Collected data entries:
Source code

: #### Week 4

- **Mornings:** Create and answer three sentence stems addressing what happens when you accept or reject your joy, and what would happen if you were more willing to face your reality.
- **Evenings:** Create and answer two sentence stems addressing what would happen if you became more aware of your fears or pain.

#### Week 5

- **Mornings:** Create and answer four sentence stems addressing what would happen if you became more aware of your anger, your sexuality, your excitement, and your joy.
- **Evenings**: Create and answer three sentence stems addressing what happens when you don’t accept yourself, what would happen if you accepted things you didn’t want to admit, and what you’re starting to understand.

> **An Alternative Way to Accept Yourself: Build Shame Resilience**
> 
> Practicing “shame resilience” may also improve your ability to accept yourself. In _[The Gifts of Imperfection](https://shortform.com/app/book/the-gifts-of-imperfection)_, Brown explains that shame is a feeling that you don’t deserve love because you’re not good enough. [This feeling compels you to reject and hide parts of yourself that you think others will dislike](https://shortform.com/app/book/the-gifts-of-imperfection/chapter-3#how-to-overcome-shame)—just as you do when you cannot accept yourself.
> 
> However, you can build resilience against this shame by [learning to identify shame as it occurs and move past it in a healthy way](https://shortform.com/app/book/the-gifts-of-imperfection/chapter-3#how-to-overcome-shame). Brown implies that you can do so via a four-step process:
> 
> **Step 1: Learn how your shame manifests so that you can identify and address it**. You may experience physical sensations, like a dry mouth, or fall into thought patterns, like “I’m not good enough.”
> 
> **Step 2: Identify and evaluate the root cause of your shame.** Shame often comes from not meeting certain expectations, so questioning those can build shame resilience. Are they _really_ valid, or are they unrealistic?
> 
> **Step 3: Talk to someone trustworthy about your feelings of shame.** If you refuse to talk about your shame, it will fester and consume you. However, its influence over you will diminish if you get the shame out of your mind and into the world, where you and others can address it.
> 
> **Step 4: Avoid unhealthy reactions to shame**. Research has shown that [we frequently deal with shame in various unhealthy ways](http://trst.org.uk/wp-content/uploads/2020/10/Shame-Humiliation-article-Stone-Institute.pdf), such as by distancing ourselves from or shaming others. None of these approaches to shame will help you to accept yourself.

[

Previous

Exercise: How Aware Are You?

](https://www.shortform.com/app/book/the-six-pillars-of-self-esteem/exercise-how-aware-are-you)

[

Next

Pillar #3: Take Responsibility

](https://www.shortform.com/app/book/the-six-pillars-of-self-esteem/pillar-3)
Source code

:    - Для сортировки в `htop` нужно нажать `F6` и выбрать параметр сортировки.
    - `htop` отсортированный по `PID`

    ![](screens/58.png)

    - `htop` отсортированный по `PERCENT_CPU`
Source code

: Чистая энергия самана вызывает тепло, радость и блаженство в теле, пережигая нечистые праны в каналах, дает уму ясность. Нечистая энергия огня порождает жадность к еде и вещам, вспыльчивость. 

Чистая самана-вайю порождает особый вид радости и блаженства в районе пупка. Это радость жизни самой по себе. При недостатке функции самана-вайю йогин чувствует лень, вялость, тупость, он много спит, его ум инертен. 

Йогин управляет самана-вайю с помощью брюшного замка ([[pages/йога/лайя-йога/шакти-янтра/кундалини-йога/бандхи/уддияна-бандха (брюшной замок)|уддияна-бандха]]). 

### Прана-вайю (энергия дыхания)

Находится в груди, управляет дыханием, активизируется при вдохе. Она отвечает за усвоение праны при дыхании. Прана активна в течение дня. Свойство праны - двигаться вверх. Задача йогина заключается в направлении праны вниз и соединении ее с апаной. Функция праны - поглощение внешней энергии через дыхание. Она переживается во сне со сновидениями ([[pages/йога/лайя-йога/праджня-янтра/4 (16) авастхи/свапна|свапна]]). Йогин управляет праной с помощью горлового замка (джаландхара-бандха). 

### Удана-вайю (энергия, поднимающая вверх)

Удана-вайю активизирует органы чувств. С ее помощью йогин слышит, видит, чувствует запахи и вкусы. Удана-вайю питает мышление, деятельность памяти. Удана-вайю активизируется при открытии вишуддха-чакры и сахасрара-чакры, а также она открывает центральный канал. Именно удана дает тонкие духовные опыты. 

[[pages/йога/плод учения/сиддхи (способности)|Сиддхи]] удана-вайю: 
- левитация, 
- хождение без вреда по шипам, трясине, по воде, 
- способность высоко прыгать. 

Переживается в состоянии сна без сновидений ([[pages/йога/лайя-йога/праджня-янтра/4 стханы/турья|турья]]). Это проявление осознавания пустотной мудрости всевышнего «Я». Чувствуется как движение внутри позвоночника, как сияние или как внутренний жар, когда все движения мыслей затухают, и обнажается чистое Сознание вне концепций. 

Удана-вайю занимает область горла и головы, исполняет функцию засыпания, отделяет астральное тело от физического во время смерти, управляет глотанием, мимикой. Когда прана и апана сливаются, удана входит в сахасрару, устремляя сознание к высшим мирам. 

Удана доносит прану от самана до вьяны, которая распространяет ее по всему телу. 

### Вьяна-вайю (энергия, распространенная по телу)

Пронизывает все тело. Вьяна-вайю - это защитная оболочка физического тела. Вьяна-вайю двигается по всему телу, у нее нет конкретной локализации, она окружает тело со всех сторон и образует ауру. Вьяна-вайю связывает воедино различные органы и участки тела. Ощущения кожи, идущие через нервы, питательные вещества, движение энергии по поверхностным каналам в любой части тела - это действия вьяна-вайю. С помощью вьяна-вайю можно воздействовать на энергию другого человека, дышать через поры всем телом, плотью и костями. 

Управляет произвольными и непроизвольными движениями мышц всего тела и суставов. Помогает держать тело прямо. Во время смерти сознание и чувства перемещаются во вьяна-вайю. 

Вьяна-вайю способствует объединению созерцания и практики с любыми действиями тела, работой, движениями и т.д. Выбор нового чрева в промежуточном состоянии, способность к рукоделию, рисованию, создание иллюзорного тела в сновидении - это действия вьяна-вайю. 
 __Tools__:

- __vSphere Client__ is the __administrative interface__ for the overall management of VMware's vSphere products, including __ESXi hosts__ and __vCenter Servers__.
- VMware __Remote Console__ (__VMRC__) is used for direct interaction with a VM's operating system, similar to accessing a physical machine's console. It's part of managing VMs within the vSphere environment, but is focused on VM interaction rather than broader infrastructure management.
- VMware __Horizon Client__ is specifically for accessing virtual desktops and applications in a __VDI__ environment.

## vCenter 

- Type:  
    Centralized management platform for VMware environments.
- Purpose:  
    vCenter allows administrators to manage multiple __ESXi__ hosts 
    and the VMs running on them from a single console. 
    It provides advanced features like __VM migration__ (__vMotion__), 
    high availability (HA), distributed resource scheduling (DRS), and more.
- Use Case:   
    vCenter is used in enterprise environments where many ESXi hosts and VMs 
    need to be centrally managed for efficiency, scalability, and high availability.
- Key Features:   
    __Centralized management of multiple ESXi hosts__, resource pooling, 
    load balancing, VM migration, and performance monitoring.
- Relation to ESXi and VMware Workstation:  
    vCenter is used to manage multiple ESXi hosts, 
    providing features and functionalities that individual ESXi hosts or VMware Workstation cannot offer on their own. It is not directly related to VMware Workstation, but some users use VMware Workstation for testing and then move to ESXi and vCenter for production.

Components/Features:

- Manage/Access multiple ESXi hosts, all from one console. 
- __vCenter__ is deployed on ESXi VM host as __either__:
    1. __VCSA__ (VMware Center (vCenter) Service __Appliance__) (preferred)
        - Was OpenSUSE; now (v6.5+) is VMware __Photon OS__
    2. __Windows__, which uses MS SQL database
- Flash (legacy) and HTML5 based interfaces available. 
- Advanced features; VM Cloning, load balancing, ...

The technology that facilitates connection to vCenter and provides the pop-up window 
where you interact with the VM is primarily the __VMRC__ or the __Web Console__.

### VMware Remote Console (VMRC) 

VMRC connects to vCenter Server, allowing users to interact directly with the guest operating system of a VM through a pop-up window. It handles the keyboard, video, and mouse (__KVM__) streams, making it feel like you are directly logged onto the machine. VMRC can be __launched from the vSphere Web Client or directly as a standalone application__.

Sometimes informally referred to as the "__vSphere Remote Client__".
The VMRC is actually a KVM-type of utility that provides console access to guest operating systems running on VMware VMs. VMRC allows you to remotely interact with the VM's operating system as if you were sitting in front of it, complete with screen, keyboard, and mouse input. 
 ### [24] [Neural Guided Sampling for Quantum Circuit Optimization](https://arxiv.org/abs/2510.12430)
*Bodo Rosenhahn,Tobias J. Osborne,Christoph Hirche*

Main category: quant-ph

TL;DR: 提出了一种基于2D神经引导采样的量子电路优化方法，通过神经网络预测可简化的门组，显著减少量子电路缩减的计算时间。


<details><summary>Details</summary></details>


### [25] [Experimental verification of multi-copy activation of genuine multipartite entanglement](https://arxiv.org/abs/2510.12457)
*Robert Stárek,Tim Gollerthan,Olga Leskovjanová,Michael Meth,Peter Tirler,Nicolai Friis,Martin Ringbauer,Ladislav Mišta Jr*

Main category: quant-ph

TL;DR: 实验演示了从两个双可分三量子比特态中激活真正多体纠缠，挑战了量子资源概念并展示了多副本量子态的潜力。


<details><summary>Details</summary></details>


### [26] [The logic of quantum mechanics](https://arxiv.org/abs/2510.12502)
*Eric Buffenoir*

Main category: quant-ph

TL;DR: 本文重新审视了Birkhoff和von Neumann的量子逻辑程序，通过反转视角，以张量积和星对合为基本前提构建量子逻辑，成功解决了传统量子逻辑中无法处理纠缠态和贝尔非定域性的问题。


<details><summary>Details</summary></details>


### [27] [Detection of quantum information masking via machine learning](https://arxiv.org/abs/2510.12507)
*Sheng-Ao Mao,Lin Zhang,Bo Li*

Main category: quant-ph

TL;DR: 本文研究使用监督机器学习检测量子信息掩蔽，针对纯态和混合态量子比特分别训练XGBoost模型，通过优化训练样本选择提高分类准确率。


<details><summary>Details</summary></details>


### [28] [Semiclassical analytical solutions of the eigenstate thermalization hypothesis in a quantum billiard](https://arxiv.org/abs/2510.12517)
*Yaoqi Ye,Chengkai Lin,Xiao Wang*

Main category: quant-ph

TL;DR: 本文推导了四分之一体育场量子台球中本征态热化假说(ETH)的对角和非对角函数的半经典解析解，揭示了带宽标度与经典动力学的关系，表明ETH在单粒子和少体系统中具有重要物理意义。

* _Problem statement_
Copy the lines from the line with "[[pages/йога/плод учения/сиддхи (способности)|Сиддхи]]" up to and including the line with "- способность высоко прыгать.", keeping every character unchanged.

* _Task result_
[[pages/йога/плод учения/сиддхи (способности)|Сиддхи]] удана-вайю: 
- левитация, 
- хождение без вреда по шипам, трясине, по воде, 
- способность высоко прыгать. 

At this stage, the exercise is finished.